Question

Let a curve \( y = f(x) \) pass through the points \( (0,5) \) and \( (\log 2, k) \). If the curve satisfies the differential equation: \[ 2(3+y)e^{2x}dx - (7+e^{2x})dy = 0, \] then \( k \) is equal to:

• A. \( 16 \)
• B. \( 8 \)
• C. \( 32 \)
• D. \( 4 \)

Hint:

When solving a differential equation, always check whether it's separable or requires an integrating factor. Substituting boundary conditions correctly helps determine constants.

Answer 1

The Correct Option is B

To solve the given problem, we must determine the value of \( k \) for which the curve passes through the points \((0, 5)\) and \((\log 2, k)\) and satisfies the differential equation:

\[2(3+y)e^{2x}dx - (7+e^{2x})dy = 0.\]

The differential equation is solved as follows:

1. Rewrite the differential equation to separate variables:

\[2(3+y)e^{2x} \, dx = (7+e^{2x}) \, dy.\]

1. Separate the variables:

\[\frac{dy}{2(3+y)} = \frac{e^{2x} \, dx}{7+e^{2x}}.\]

1. Integrate both sides:

Left side integration:

\[\int \frac{dy}{2(3+y)} = \frac{1}{2} \int \frac{1}{3+y} \, dy = \frac{1}{2} \ln|3+y|.\]

Right side integration:

\[\int \frac{e^{2x}}{7+e^{2x}} \, dx.\]

Using the substitution \( t = 7 + e^{2x} \), where \( dt = 2e^{2x} \, dx \) or \( \frac{1}{2}dt = e^{2x} \, dx \):

\[\frac{1}{2} \int \frac{1}{t} \, dt = \frac{1}{2} \ln|t| = \frac{1}{2} \ln|7+e^{2x}|.\]

1. After integration:

\[\frac{1}{2} \ln|3+y| = \frac{1}{2} \ln|7+e^{2x}| + C.\]
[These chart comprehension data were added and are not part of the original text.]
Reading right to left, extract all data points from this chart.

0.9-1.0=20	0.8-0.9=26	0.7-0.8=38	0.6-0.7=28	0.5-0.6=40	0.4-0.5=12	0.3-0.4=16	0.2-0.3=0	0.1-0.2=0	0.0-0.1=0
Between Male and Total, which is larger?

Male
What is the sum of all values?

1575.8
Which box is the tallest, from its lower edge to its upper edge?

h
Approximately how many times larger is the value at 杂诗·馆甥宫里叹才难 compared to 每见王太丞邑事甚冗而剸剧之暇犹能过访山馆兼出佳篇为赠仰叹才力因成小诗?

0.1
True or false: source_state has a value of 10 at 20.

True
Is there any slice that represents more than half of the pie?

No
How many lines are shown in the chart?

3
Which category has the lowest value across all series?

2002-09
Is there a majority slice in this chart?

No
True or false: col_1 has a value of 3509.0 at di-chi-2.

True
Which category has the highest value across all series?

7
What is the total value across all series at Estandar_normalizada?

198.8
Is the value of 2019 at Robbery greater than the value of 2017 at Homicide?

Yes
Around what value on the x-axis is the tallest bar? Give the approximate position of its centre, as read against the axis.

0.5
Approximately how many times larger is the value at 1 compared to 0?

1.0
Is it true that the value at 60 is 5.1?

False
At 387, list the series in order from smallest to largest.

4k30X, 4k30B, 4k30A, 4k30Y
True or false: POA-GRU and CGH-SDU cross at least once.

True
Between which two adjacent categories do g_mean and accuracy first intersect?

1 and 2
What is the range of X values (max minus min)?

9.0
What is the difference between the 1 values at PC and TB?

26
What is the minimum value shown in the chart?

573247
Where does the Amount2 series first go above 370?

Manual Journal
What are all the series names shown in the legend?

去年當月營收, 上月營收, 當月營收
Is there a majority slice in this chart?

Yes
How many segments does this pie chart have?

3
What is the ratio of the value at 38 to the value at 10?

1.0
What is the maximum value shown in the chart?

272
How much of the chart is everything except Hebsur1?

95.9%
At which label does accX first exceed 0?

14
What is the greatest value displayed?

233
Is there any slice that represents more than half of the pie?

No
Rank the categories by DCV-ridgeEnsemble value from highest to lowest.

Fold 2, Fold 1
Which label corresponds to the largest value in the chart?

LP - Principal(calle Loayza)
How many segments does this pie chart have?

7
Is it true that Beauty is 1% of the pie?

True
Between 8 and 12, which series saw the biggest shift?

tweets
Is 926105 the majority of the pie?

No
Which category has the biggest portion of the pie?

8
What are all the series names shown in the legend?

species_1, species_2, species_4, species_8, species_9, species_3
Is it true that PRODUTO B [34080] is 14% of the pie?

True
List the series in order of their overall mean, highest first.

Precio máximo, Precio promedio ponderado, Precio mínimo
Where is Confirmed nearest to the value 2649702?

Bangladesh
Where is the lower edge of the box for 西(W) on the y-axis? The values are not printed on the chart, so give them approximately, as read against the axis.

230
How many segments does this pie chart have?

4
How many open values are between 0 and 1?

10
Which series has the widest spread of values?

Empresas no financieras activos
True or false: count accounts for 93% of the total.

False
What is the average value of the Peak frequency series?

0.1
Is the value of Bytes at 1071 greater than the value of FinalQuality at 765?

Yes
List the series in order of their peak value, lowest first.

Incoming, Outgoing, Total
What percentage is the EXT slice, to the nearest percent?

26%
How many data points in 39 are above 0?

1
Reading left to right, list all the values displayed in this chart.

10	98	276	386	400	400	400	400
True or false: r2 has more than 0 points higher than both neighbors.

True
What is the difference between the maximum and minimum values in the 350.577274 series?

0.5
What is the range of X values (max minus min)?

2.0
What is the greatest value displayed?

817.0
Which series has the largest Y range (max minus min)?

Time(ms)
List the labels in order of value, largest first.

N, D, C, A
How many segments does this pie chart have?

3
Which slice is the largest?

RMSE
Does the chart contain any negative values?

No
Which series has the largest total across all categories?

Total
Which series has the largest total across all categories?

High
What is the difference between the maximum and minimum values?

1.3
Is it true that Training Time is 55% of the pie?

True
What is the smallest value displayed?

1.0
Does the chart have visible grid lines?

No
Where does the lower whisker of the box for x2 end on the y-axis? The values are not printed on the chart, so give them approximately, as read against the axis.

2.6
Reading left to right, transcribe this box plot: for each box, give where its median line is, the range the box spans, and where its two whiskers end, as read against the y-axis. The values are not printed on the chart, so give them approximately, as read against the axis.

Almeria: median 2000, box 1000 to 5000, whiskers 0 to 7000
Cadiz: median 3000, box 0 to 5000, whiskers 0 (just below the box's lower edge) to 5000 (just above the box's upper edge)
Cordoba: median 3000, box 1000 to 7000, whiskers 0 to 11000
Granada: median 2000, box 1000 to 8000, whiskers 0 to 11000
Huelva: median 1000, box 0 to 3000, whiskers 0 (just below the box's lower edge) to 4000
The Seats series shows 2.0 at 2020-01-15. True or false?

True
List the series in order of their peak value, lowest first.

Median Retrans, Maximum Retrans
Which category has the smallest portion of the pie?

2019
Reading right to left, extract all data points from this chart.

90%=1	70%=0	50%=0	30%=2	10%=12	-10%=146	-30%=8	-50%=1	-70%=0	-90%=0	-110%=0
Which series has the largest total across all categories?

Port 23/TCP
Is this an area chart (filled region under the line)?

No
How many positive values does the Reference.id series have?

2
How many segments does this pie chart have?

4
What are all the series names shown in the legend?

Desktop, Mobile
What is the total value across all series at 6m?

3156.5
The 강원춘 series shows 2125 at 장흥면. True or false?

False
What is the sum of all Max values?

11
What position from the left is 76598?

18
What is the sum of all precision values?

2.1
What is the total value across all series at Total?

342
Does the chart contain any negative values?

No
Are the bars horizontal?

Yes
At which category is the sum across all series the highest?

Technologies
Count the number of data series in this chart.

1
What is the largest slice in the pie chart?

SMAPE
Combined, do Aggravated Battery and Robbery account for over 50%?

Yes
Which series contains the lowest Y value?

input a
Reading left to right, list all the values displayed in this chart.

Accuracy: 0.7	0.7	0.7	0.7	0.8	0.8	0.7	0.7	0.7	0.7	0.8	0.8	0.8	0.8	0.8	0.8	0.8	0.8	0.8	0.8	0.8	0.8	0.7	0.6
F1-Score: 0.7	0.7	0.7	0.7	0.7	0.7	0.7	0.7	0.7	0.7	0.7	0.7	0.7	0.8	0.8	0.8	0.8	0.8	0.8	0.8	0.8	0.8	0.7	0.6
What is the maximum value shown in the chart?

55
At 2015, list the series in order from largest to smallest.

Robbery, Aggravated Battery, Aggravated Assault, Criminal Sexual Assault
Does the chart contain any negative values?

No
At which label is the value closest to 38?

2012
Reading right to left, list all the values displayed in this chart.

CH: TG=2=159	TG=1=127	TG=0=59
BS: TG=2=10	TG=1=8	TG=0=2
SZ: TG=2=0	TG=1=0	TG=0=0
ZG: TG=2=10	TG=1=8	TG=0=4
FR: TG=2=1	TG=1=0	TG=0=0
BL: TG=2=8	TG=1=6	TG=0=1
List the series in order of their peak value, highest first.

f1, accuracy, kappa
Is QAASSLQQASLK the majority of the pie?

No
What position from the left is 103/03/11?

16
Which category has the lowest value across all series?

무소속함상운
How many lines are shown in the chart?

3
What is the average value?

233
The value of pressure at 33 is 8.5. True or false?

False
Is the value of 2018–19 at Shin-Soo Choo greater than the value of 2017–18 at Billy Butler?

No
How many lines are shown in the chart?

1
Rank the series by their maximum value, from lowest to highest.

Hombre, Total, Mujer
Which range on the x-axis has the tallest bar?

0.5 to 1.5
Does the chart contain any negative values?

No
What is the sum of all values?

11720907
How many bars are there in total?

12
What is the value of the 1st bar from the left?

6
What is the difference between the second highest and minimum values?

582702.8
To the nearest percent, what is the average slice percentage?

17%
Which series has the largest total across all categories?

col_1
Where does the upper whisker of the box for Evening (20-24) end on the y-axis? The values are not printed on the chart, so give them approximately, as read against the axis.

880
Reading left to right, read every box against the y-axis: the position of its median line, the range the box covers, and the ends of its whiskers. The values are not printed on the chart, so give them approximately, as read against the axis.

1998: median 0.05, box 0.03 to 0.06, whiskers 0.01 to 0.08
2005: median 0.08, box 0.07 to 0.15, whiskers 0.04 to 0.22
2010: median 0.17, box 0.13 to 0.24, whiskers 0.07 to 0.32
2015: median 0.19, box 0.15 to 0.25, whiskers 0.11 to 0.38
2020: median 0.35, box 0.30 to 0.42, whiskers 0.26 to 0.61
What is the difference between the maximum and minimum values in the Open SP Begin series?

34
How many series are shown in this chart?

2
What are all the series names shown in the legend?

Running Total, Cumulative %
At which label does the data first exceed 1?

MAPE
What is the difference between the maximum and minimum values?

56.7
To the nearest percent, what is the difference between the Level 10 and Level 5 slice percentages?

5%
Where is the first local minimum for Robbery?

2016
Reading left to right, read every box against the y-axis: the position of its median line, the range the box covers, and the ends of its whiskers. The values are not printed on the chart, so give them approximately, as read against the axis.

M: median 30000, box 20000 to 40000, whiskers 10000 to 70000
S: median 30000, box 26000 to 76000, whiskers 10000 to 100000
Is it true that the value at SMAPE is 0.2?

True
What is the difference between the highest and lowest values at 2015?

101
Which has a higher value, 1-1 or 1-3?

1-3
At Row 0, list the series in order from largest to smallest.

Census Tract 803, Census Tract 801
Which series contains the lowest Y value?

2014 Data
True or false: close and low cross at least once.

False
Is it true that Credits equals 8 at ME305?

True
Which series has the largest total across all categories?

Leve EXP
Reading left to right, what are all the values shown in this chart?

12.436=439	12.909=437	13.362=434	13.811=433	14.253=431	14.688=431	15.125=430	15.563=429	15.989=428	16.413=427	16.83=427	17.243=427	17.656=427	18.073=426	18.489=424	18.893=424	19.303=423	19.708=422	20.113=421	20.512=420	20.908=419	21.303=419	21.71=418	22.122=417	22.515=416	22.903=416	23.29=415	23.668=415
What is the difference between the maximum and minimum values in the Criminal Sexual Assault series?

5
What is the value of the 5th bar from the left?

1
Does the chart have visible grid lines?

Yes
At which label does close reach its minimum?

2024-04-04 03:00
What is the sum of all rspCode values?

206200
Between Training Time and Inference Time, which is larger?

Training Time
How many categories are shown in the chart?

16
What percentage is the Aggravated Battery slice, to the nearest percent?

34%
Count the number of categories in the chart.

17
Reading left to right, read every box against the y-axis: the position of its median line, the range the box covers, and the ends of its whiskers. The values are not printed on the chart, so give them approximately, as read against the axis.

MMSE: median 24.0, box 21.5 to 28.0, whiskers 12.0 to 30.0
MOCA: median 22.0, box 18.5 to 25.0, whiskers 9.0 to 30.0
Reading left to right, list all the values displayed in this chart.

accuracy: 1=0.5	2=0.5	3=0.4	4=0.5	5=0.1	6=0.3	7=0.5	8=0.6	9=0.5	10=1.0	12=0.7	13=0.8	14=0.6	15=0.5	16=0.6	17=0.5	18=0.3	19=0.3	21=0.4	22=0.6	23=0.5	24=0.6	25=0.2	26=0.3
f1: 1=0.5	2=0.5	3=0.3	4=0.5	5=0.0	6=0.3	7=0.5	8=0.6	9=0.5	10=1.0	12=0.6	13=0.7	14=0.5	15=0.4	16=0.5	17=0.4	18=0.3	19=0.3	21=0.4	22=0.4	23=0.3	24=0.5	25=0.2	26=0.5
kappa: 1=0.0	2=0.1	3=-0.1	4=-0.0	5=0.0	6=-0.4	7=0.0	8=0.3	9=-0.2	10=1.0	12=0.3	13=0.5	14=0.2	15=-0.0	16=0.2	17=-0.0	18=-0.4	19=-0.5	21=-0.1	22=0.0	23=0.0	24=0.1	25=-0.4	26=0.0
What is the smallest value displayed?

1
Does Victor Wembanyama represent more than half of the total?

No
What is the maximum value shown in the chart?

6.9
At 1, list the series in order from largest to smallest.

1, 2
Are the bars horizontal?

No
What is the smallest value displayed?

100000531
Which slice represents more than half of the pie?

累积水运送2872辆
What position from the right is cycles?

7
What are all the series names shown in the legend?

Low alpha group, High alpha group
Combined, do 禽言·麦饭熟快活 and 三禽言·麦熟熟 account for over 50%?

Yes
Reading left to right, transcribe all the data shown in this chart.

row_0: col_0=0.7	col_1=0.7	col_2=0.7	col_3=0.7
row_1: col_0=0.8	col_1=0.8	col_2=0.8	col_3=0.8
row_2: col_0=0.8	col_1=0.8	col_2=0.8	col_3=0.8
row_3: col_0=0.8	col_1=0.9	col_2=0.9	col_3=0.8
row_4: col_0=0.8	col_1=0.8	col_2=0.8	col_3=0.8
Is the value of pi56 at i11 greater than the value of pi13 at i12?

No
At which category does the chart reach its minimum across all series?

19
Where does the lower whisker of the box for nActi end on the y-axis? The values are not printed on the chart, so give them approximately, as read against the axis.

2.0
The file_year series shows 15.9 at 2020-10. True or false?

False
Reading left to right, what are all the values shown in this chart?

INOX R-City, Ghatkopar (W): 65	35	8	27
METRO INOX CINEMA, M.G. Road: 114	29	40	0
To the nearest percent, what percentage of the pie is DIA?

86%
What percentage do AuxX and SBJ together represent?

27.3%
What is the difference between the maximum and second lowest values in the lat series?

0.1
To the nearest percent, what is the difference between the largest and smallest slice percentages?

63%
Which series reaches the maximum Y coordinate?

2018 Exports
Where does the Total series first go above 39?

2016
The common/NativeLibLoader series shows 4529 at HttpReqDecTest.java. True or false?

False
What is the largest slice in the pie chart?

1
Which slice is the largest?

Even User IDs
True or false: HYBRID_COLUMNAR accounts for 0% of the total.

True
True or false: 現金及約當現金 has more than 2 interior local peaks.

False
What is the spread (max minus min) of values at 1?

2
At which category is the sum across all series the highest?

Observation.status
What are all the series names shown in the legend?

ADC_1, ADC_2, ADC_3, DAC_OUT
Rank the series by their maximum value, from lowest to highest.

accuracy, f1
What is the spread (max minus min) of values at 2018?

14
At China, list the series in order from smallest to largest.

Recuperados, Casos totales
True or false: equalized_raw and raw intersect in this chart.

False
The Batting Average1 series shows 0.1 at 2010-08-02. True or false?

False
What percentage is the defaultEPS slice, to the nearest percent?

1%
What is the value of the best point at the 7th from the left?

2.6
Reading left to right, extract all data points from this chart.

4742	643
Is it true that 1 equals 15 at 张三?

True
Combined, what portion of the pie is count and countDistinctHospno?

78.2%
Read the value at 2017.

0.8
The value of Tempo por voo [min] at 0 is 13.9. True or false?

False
1. Simplify the equation by removing logs with base \(e\):

\[\ln|3+y| = \ln|7+e^{2x}| + C.\]

1. Remove logarithms by exponentiation:

\[|3+y| = A|7+e^{2x}|,\]

1. where \(A = e^C\).
2. Apply the initial condition \((0, 5)\):

\[|3+5| = A|7+e^{0}| \implies 8 = A(7+1) \implies A = 1.\]

1. The resulting equation is:

\[3+y = 7+e^{2x}.\]

1. The function \( y \) is:

\[y = 4 + e^{2x}.\]

1. Substitute \( x = \log 2 \) to find \( k \):

\[y = 4 + e^{2\log 2} = 4 + (2^2) = 4 + 4 = 8.\]

Therefore, the value of \( k \) is 8.